The proposal would accelerate decisions on plans for nuclear power stations, the expansion of Heathrow and Stansted airports and the widening of the M6, but it will be seen as a frontal attack on local democracy.

The recommendations by the Bank of England economist Kate Barker - which have a high chance of becoming government policy - delighted builders, estate agents and those in the construction industry. But green groups including Friends of the Earth were horrified by the threatened loss of local control over the environment.

Ms Barker echoed a call made by Sir Rod Eddington, in his recent report on the future of transport, for a new high-powered Planning Commission for England to deal with major construction projects, following complaints that the current system is too slow.

At a press conference in the Treasury yesterday, she admitted these projects will often be pushed through despite local objections.

"We know these are the kind of developments that communities, at first sight, are not likely to welcome near them," she said.

"Equally, it is in the national interest that these are proposed and provided somewhere."

Her report, commissioned by the Chancellor, Gordon Brown, also called for a relaxation of the rules governing green-belt land to allow thousands of new homes and shops where development has been forbidden.

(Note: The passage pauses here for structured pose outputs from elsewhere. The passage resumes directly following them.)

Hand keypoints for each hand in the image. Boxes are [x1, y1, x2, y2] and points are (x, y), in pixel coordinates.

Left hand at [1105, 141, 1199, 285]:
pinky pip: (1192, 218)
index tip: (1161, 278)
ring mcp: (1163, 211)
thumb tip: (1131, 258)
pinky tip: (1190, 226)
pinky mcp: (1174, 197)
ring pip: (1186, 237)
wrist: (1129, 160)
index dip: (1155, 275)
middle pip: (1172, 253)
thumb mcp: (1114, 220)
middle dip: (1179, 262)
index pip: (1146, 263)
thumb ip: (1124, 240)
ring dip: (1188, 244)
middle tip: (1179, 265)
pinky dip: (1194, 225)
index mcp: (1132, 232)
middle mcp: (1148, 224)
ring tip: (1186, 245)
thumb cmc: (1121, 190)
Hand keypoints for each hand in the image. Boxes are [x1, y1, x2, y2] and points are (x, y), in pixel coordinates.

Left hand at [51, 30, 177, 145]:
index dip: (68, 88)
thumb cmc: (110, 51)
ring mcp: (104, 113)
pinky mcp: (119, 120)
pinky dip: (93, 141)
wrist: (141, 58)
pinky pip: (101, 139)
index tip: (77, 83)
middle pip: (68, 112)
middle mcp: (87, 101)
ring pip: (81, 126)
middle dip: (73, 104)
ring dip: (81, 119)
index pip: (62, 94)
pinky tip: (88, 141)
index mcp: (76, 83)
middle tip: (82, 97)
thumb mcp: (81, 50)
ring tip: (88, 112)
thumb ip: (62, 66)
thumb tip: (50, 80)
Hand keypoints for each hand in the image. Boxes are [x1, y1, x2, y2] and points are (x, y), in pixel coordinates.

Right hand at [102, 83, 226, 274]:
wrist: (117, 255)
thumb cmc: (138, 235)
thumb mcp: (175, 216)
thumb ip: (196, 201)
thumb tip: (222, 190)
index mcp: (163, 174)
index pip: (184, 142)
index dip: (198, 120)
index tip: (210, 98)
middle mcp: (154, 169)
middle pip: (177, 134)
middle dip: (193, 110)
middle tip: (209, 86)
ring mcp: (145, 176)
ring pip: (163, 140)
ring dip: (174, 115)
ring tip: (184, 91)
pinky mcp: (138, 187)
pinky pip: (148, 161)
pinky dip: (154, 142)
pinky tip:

Ms Barker said much of the green belt is actually "low-value agricultural land, with little landscape quality and limited public access".

Her report also called for it to be made easier to build out-of-town shopping centres and the taxation of land-owners who failed to develop derelict or vacant sites.

Householders who want to make relatively minor changes, for example a loft extension, should be allowed to go ahead without applying for permission, if they have a signed agreement with their neighbours.

Steward Baseley, chief executive of the Housebuilders' Federation, said: "The amount of land coming through the planning system annually for residential development has fallen by some 10 per cent and the supply of new housing is falling short of needs by some 50,000 each year."

Faraz Baber, of the British Property Federation, said: "We are delighted about the growing recognition of the need to rethink how the planning system can deliver major projects in a timely manner."

But Friends of the Earth warned that the report could have a " devastating" impact on the environment and local democracy. Their planning adviser, Hugh Ellis, said: "Local communities will be the big loser if the Barker review is implemented. Barker's vision of uncontrolled development will mean communities have little or no say in how their local area is developed."

Andrew Simms, policy director of the New Economics Foundation, described the proposal as "a charter for clone towns, wildly out of touch with what people want". He said: "This is a throwback to the bad old days of the 1980s when the wishes of local people and their councillors were swept aside in favour of what the supermarkets wanted."

The shadow chancellor, George Osborne, said: "The top-down, regionally driven approach of John Prescott and Gordon Brown has led to the worst of all worlds: the wishes of local communities ignored and reams of red tape for developers."

Barker proposals

* A new national body to decide on major planning projects, such as airports, nuclear power stations and the widening of motorways.

* Local authorities to allow more building on Green-Belt boundaries.

* A one-off tax on profits from the development of greenfield sites after 2008.

* Planning system to resume presumption in favour, so applications should be approved unless there are a series of strong social or environmental reasons against development.